Required action: Reproduce all of the data below without alteration; exclude every picture.

Exercise data:
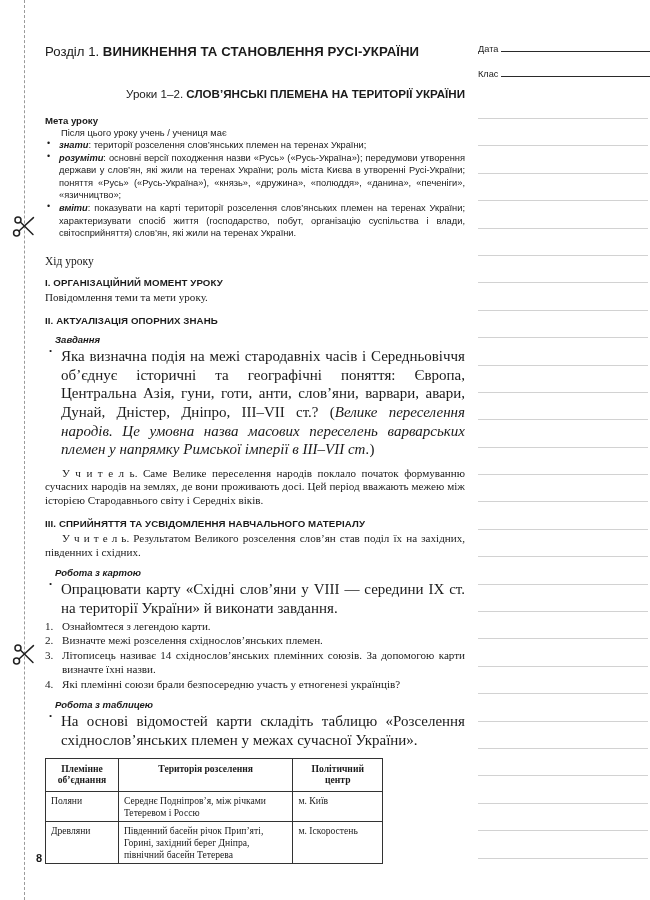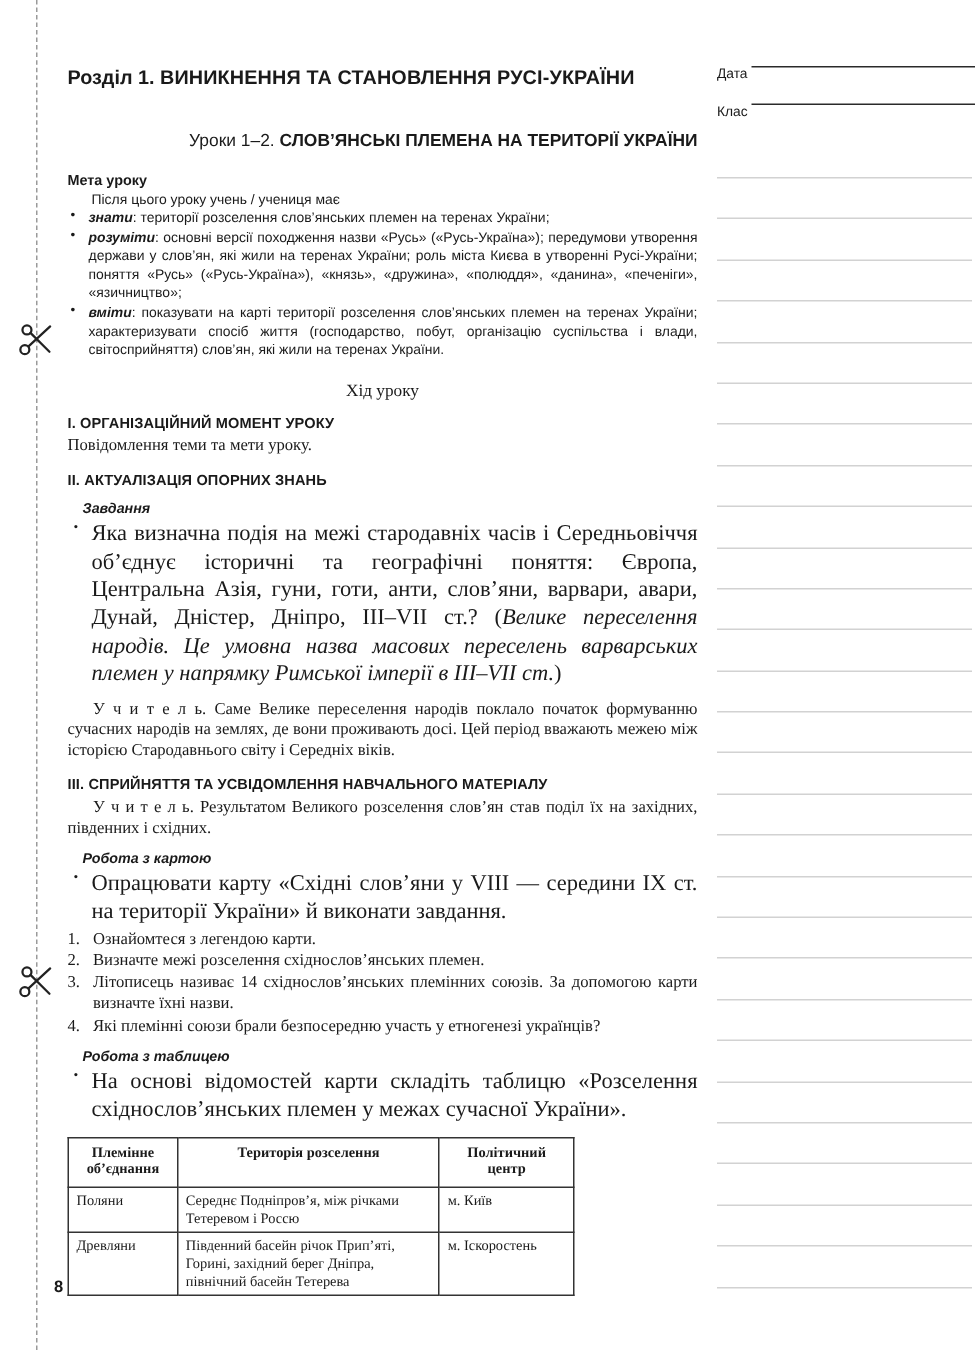--- a/index.html
+++ b/index.html
@@ -50,21 +50,21 @@
   }
 
   .chapter-title {
     font-family: "Liberation Sans", sans-serif;
     font-size: 13.2px;
     line-height: 1.25;
     margin: 0 0 26px 0;
     white-space: nowrap;
   }
   .chapter-title .num {
-    font-weight: bold;
+    font-weight: normal;
     text-align: right;
   }
   .chapter-title .main {
     font-weight: bold;
     letter-spacing: .1px;
   }
 
   .lesson-title {
     font-family: "Liberation Sans", sans-serif;
     font-size: 11.6px;
@@ -106,21 +106,20 @@
   ul.bul > li::before {
     content: "•";
     position: absolute;
     left: 2px;
     top: -1px;
     font-size: 9px;
   }
   .it { font-style: italic; font-weight: bold; }
 
   .section-center {
-    text-align: center;
     font-family: "Liberation Serif", serif;
     font-size: 11.5px;
     margin: 16px 0 10px 0;
   }
 
   .h-roman {
     font-family: "Liberation Sans", sans-serif;
     font-weight: bold;
     font-size: 9.7px;
     margin: 0 0 3px 0;
@@ -223,21 +222,21 @@
 
   
   .notes {
     position: absolute;
     left: 478px;
     top: 44px;
     width: 172px;
   }
   .note-field {
     display: flex;
-    align-items: flex-start;
+    align-items: flex-end;
     margin-bottom: 15px;
   }
   .note-label {
     font-family: "Liberation Sans", sans-serif;
     font-size: 9.2px;
     margin-right: 3px;
     white-space: nowrap;
   }
   .note-rule {
     flex: 1;

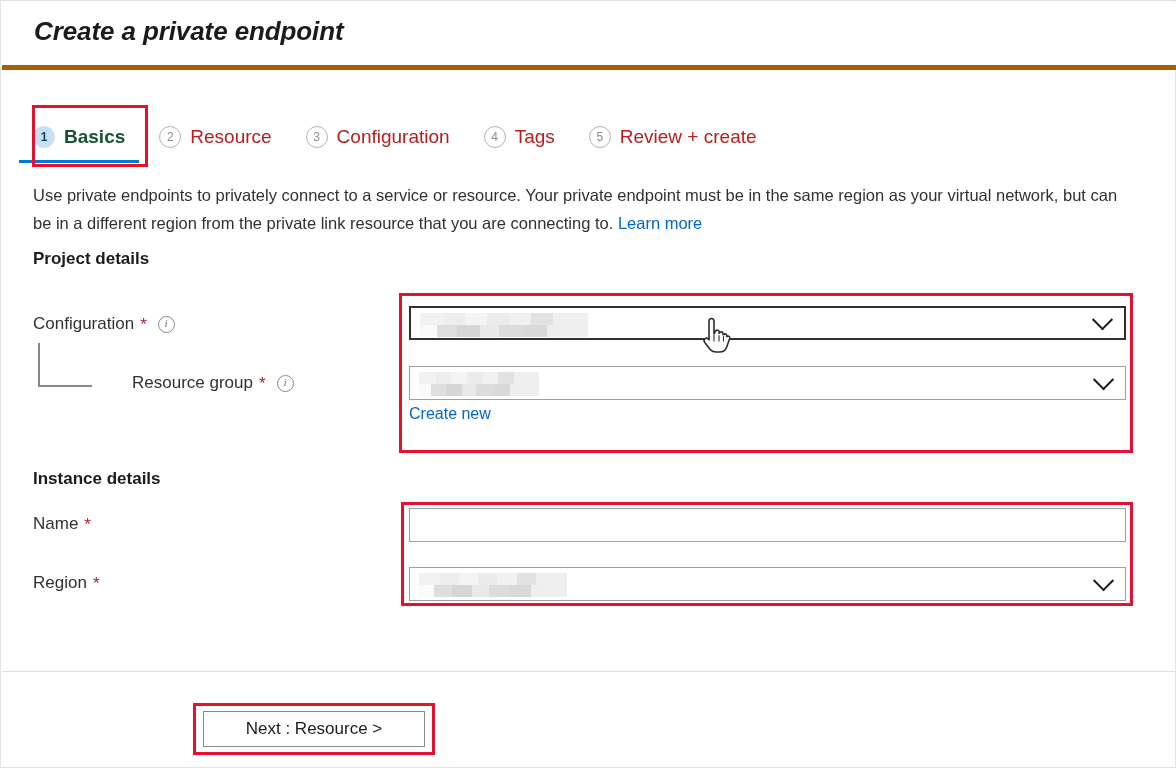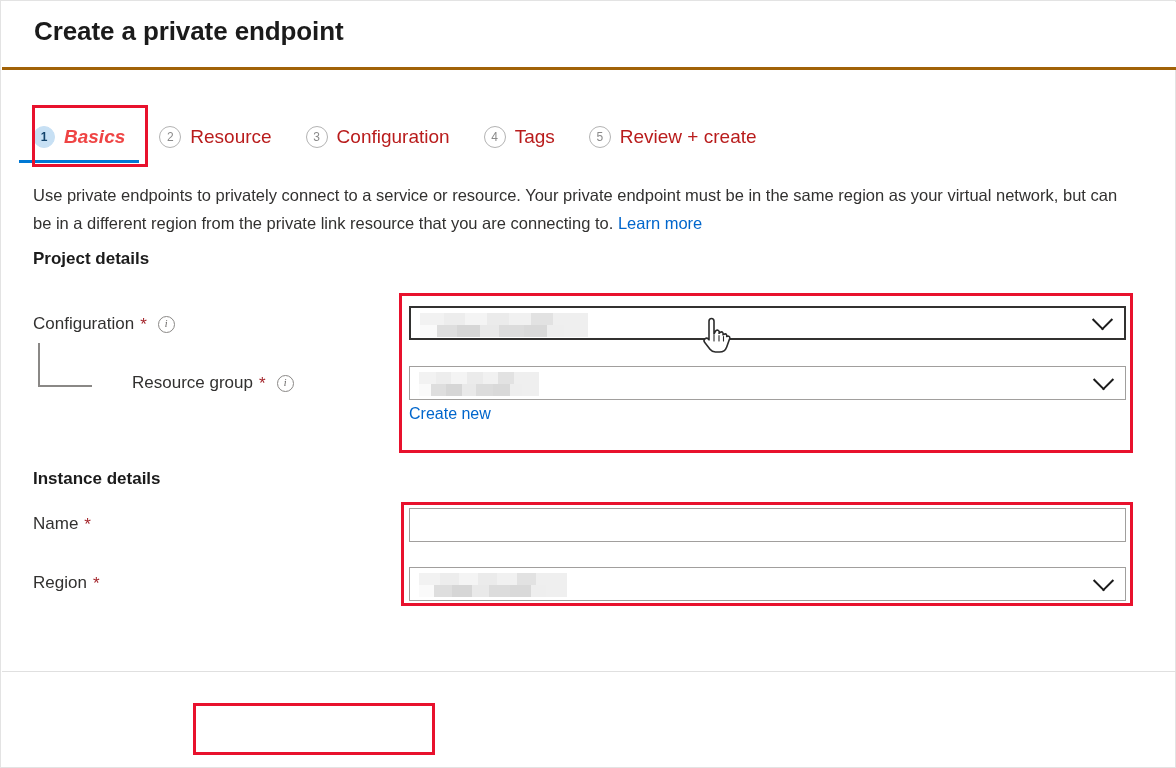--- a/index.html
+++ b/index.html
@@ -14,22 +14,23 @@
   .blade{
     position:absolute;left:0;top:0;width:1176px;height:768px;
     box-sizing:border-box;
     border:1px solid #e3e3e3;
     background:#fff;
   }
   
   .blade-header{
     position:absolute;left:1px;top:1px;width:1174px;height:68px;
     box-sizing:border-box;
-    border-bottom:3px solid #a16207;
+    border-bottom:5px solid #a16207;
     background:#fff;
+    font-style:italic;
   }
   .blade-title{
     position:absolute;left:32px;top:14px;
     font-size:26px;font-weight:600;color:#1b1b1b;
     letter-spacing:-0.1px;
     white-space:nowrap;
   }
   
   .tabstrip{
     position:absolute;left:32px;top:110px;
@@ -53,21 +54,21 @@
   }
   .tab.inactive .badge{
     border:1px solid #b3b3b3;color:#8a8a8a;background:#fff;
   }
   .tab.active .badge{
     background:#c7e0f4;color:#12436b;border:1px solid #c7e0f4;
     font-weight:600;
   }
   .tab .tab-label{font-size:19px;}
   .tab.inactive .tab-label{color:#b91c1c;}
-  .tab.active .tab-label{color:#ef4444;font-weight:600;font-style:italic;}
+  .tab.active .tab-label{color:#14532d;font-weight:600;}
   .tab.active .tab-underline{
     position:absolute;left:0;right:0;bottom:0;height:3px;background:#0078d4;
   }
   .tab.active{padding-left:14px;padding-right:14px;margin-left:-14px;margin-right:20px;}
 
   
   .hl{
     position:absolute;
     border:3px solid #e8112d;
     box-sizing:border-box;
@@ -283,20 +284,21 @@
 
   <div class="control textbox" id="fld-name"></div>
 
   <div class="control dropdown" id="fld-region">
     <span class="redacted" id="red-region"></span>
     <span class="chev"></span>
   </div>
 
   <div class="footer-sep"></div>
 
+  <div class="btn" id="btn-next">Next : Resource &gt;</div>
 
   <svg class="cursor" viewBox="0 0 34 38" xmlns="http://www.w3.org/2000/svg">
     <path d="M11.5 1.5 C13 1.5 14 2.6 14 4.2 L14 17 L15.4 14.3 C16 13.2 17.3 12.8 18.3 13.4 C19.2 13.9 19.5 15 19.1 16 L19 16.3 L20.2 15.4 C21.1 14.8 22.3 15 22.9 15.9 C23.3 16.5 23.3 17.2 23 17.8 L24.1 17.2 C25 16.7 26.1 17 26.6 17.9 C26.9 18.4 26.9 19 26.7 19.5 L27.6 19.2 C28.6 18.9 29.6 19.5 29.8 20.5 C29.9 20.9 29.8 21.3 29.7 21.6 L26.7 29.9 C25.6 33 22.7 35 19.5 35 L15.4 35 C13.3 35 11.3 34 10 32.3 L4.6 25.2 C3.8 24.1 4 22.6 5 21.8 C6 21 7.4 21.1 8.3 22 L9 22.8 L9 4.2 C9 2.6 10 1.5 11.5 1.5 Z" fill="#ffffff" stroke="#2b2b2b" stroke-width="1.6" stroke-linejoin="round"></path>
     <path d="M14 18 L14 24 M19 18.5 L19 24 M23.5 19.5 L23.5 24" stroke="#2b2b2b" stroke-width="1.1" fill="none" stroke-linecap="round"></path>
   </svg>
 
   <div class="hl" id="hl-basics"></div>
   <div class="hl" id="hl-project"></div>
   <div class="hl" id="hl-instance"></div>
   <div class="hl" id="hl-next"></div>

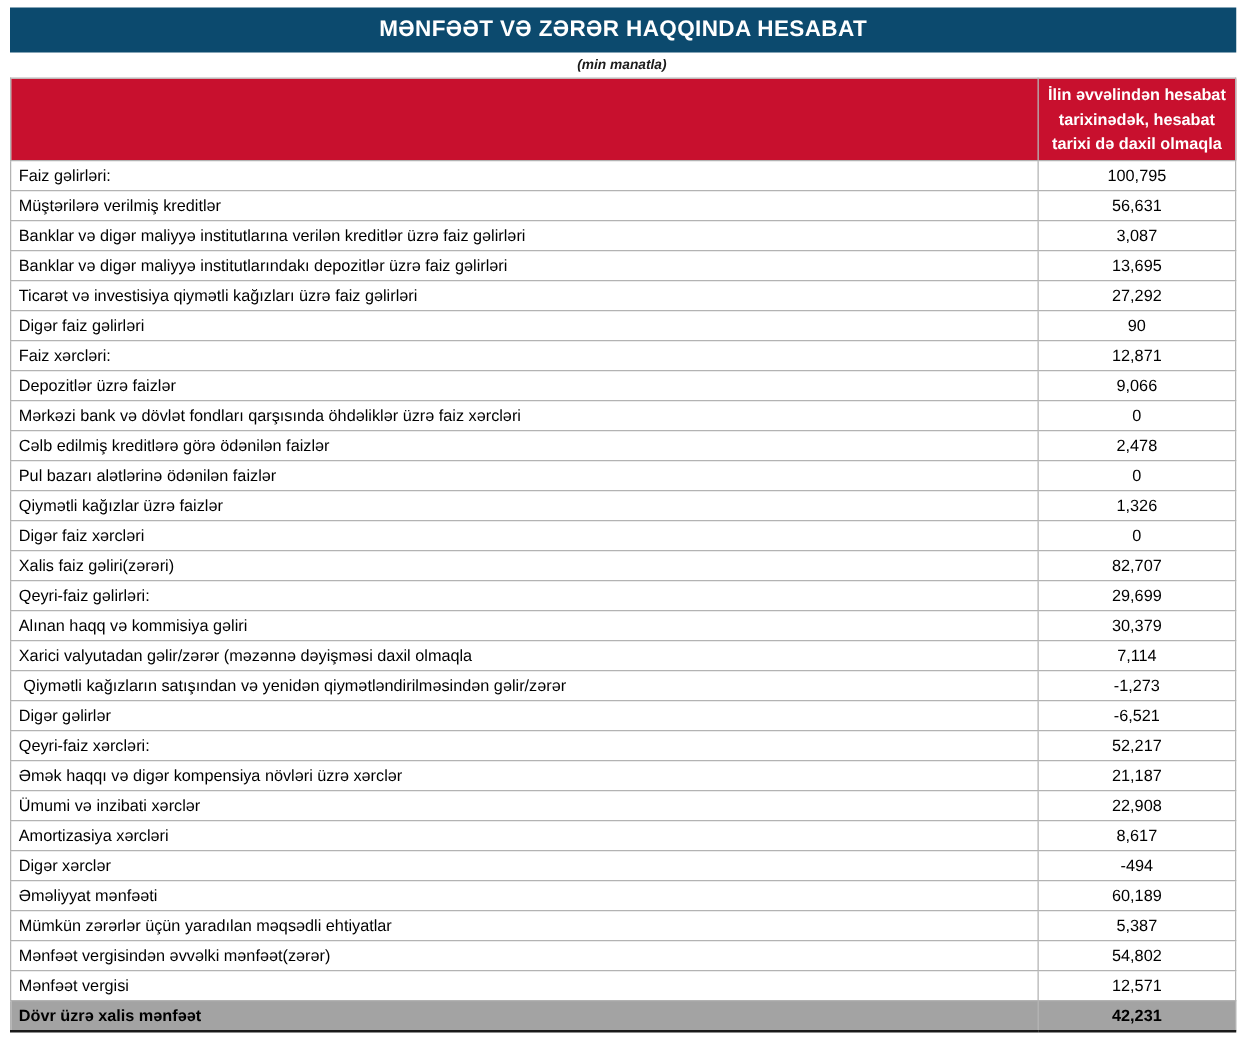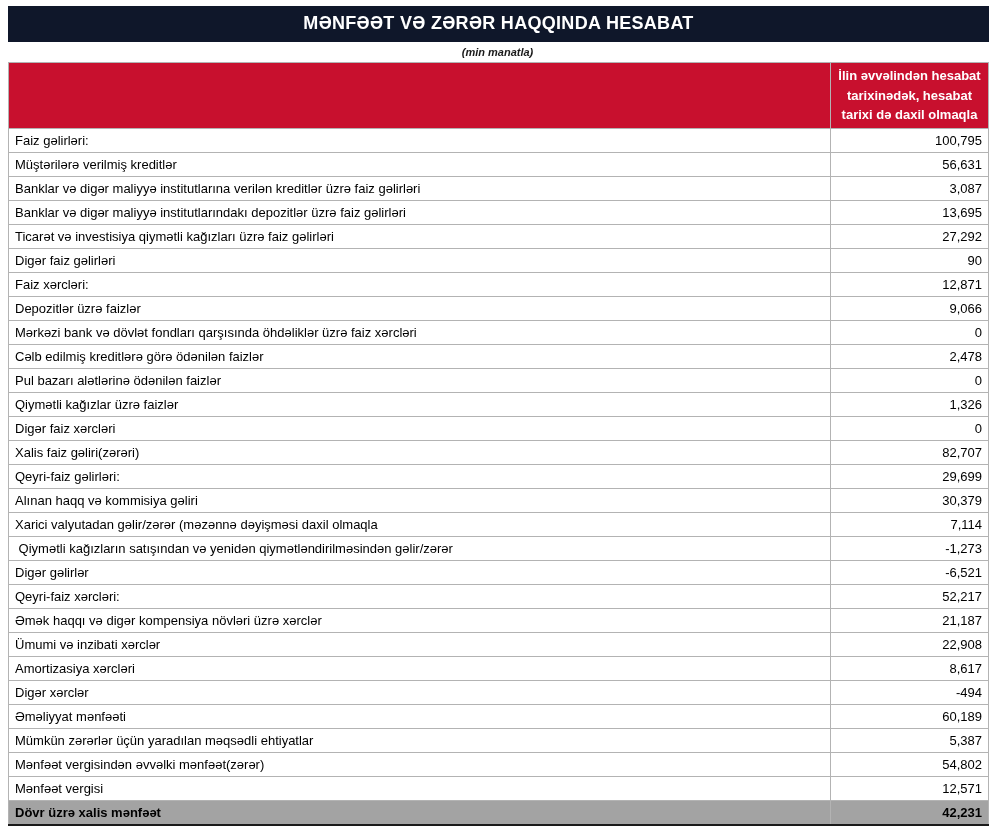--- a/index.html
+++ b/index.html
@@ -12,21 +12,21 @@
     height: 840px;
     font-family: "Liberation Sans", sans-serif;
     color: #000000;
     position: relative;
     overflow: hidden;
   }
   .page {
     padding: 6px 8px 0 8px;
   }
   .title-banner {
-    background: #0f172a;
+    background: #0c4a6e;
     color: #ffffff;
     text-align: center;
     font-weight: bold;
     font-size: 18px;
     letter-spacing: 0.3px;
     padding: 7px 0 8px 0;
   }
   .unit-note {
     text-align: center;
     font-style: italic;
@@ -65,21 +65,21 @@
   th.label-head {
     padding: 0;
   }
   td.label {
     text-align: left;
     padding-left: 8px;
     white-space: pre;
     height: 17px;
   }
   td.value {
-    text-align: right;
+    text-align: center;
   }
   tr.bold td {
     font-weight: normal;
   }
   tr.total td {
     background: #a3a3a3;
     font-weight: bold;
     border-bottom: 2px solid #1a1a1a;
   }
 </style>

Answer to this task:
--- a/index.html
+++ b/index.html
@@ -50,21 +50,21 @@
   }
 
   .chapter-title {
     font-family: "Liberation Sans", sans-serif;
     font-size: 13.2px;
     line-height: 1.25;
     margin: 0 0 26px 0;
     white-space: nowrap;
   }
   .chapter-title .num {
-    font-weight: bold;
+    font-weight: normal;
     text-align: right;
   }
   .chapter-title .main {
     font-weight: bold;
     letter-spacing: .1px;
   }
 
   .lesson-title {
     font-family: "Liberation Sans", sans-serif;
     font-size: 11.6px;
@@ -106,21 +106,20 @@
   ul.bul > li::before {
     content: "•";
     position: absolute;
     left: 2px;
     top: -1px;
     font-size: 9px;
   }
   .it { font-style: italic; font-weight: bold; }
 
   .section-center {
-    text-align: center;
     font-family: "Liberation Serif", serif;
     font-size: 11.5px;
     margin: 16px 0 10px 0;
   }
 
   .h-roman {
     font-family: "Liberation Sans", sans-serif;
     font-weight: bold;
     font-size: 9.7px;
     margin: 0 0 3px 0;
@@ -223,21 +222,21 @@
 
   
   .notes {
     position: absolute;
     left: 478px;
     top: 44px;
     width: 172px;
   }
   .note-field {
     display: flex;
-    align-items: flex-start;
+    align-items: flex-end;
     margin-bottom: 15px;
   }
   .note-label {
     font-family: "Liberation Sans", sans-serif;
     font-size: 9.2px;
     margin-right: 3px;
     white-space: nowrap;
   }
   .note-rule {
     flex: 1;

--- a/index.html
+++ b/index.html
@@ -14,22 +14,23 @@
   .blade{
     position:absolute;left:0;top:0;width:1176px;height:768px;
     box-sizing:border-box;
     border:1px solid #e3e3e3;
     background:#fff;
   }
   
   .blade-header{
     position:absolute;left:1px;top:1px;width:1174px;height:68px;
     box-sizing:border-box;
-    border-bottom:3px solid #a16207;
+    border-bottom:5px solid #a16207;
     background:#fff;
+    font-style:italic;
   }
   .blade-title{
     position:absolute;left:32px;top:14px;
     font-size:26px;font-weight:600;color:#1b1b1b;
     letter-spacing:-0.1px;
     white-space:nowrap;
   }
   
   .tabstrip{
     position:absolute;left:32px;top:110px;
@@ -53,21 +54,21 @@
   }
   .tab.inactive .badge{
     border:1px solid #b3b3b3;color:#8a8a8a;background:#fff;
   }
   .tab.active .badge{
     background:#c7e0f4;color:#12436b;border:1px solid #c7e0f4;
     font-weight:600;
   }
   .tab .tab-label{font-size:19px;}
   .tab.inactive .tab-label{color:#b91c1c;}
-  .tab.active .tab-label{color:#ef4444;font-weight:600;font-style:italic;}
+  .tab.active .tab-label{color:#14532d;font-weight:600;}
   .tab.active .tab-underline{
     position:absolute;left:0;right:0;bottom:0;height:3px;background:#0078d4;
   }
   .tab.active{padding-left:14px;padding-right:14px;margin-left:-14px;margin-right:20px;}
 
   
   .hl{
     position:absolute;
     border:3px solid #e8112d;
     box-sizing:border-box;
@@ -283,20 +284,21 @@
 
   <div class="control textbox" id="fld-name"></div>
 
   <div class="control dropdown" id="fld-region">
     <span class="redacted" id="red-region"></span>
     <span class="chev"></span>
   </div>
 
   <div class="footer-sep"></div>
 
+  <div class="btn" id="btn-next">Next : Resource &gt;</div>
 
   <svg class="cursor" viewBox="0 0 34 38" xmlns="http://www.w3.org/2000/svg">
     <path d="M11.5 1.5 C13 1.5 14 2.6 14 4.2 L14 17 L15.4 14.3 C16 13.2 17.3 12.8 18.3 13.4 C19.2 13.9 19.5 15 19.1 16 L19 16.3 L20.2 15.4 C21.1 14.8 22.3 15 22.9 15.9 C23.3 16.5 23.3 17.2 23 17.8 L24.1 17.2 C25 16.7 26.1 17 26.6 17.9 C26.9 18.4 26.9 19 26.7 19.5 L27.6 19.2 C28.6 18.9 29.6 19.5 29.8 20.5 C29.9 20.9 29.8 21.3 29.7 21.6 L26.7 29.9 C25.6 33 22.7 35 19.5 35 L15.4 35 C13.3 35 11.3 34 10 32.3 L4.6 25.2 C3.8 24.1 4 22.6 5 21.8 C6 21 7.4 21.1 8.3 22 L9 22.8 L9 4.2 C9 2.6 10 1.5 11.5 1.5 Z" fill="#ffffff" stroke="#2b2b2b" stroke-width="1.6" stroke-linejoin="round"></path>
     <path d="M14 18 L14 24 M19 18.5 L19 24 M23.5 19.5 L23.5 24" stroke="#2b2b2b" stroke-width="1.1" fill="none" stroke-linecap="round"></path>
   </svg>
 
   <div class="hl" id="hl-basics"></div>
   <div class="hl" id="hl-project"></div>
   <div class="hl" id="hl-instance"></div>
   <div class="hl" id="hl-next"></div>

--- a/index.html
+++ b/index.html
@@ -12,21 +12,21 @@
     height: 840px;
     font-family: "Liberation Sans", sans-serif;
     color: #000000;
     position: relative;
     overflow: hidden;
   }
   .page {
     padding: 6px 8px 0 8px;
   }
   .title-banner {
-    background: #0f172a;
+    background: #0c4a6e;
     color: #ffffff;
     text-align: center;
     font-weight: bold;
     font-size: 18px;
     letter-spacing: 0.3px;
     padding: 7px 0 8px 0;
   }
   .unit-note {
     text-align: center;
     font-style: italic;
@@ -65,21 +65,21 @@
   th.label-head {
     padding: 0;
   }
   td.label {
     text-align: left;
     padding-left: 8px;
     white-space: pre;
     height: 17px;
   }
   td.value {
-    text-align: right;
+    text-align: center;
   }
   tr.bold td {
     font-weight: normal;
   }
   tr.total td {
     background: #a3a3a3;
     font-weight: bold;
     border-bottom: 2px solid #1a1a1a;
   }
 </style>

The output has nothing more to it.